From my reading, Medium is filled with "how to" example stories and too few on the engineering and architectural principles behind good software.

That lack was what started me writing for Medium in the first place. I come from a long line of mechanical engineers (though I trained as a biologist) and was taught that the principles informed the implementation.

I got into software by accident, in 1972, and am totally self-taught. It was the family engineering culture and mindset that helped me succeed back at a time when programmers thought of themselves as artists, not engineers.

Your statement did resonate with me, though. When I was a kid, my father used to take the motor from our boat (a large 6-cylinder Gray Marine engine) home to our basement over the winter. He’d totally disassemble it and have the parts spread all over the room.
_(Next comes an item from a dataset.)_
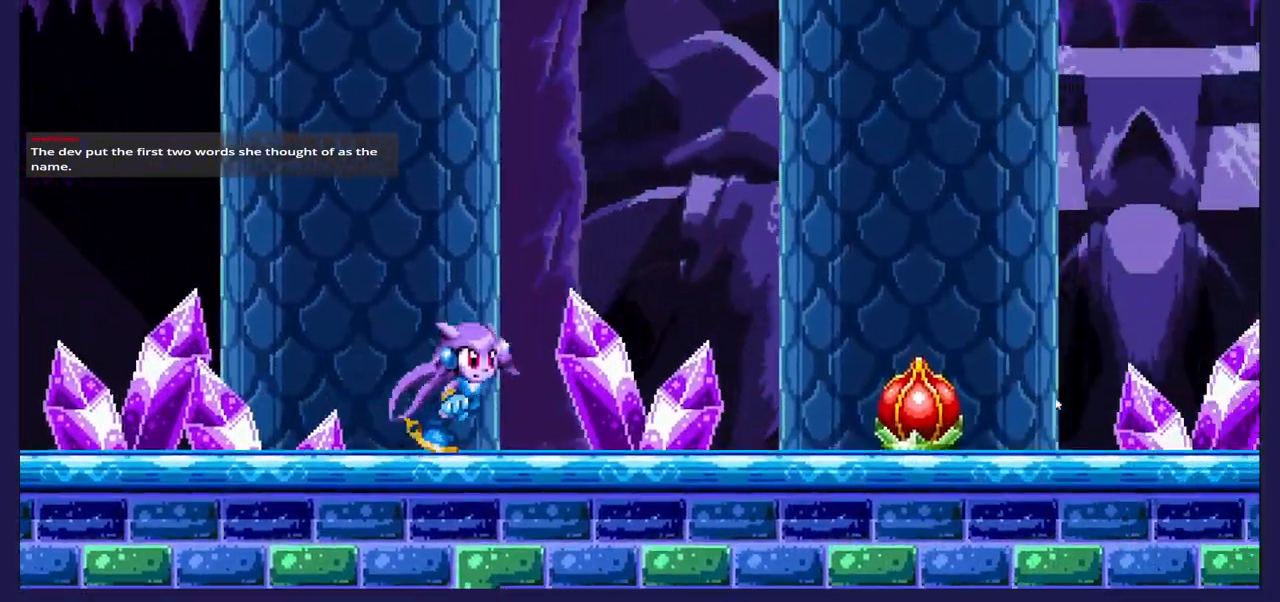
{"dt_ms": 500, "buttons": ["DPAD_RIGHT"], "left_stick": "center", "right_stick": "center", "events": [[267, "X", "down"], [367, "X", "up"]]}
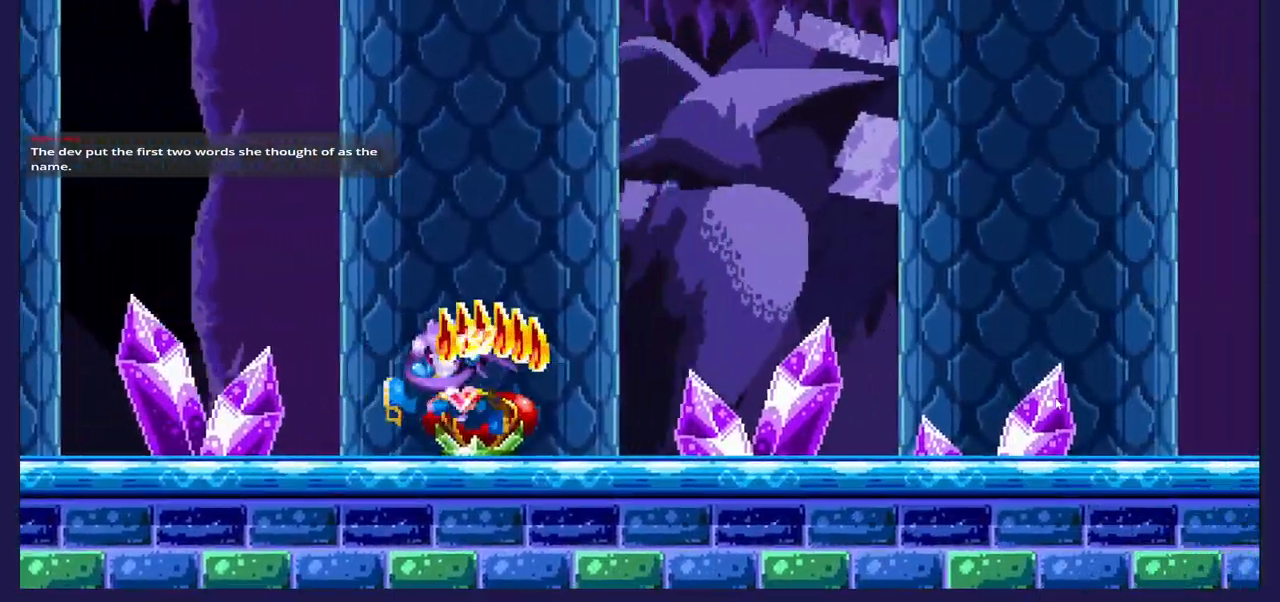
{"dt_ms": 500, "buttons": ["DPAD_LEFT"], "left_stick": "center", "right_stick": "center", "events": [[250, "DPAD_RIGHT", "up"], [283, "DPAD_LEFT", "down"]]}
He’d check and clean every part and then reassemble the motor in the Spring to go back into the boat. The only documentation he had was a list of the proper clearances to be set or maintained.

When I asked him how he knew how it all went back together, he looked at me somewhat incredulously and said: “It can only go back together one way.” That certainly wasn’t obvious to me, but he was one of the engineers who helped to design the first U.S. satellite, Explorer 1.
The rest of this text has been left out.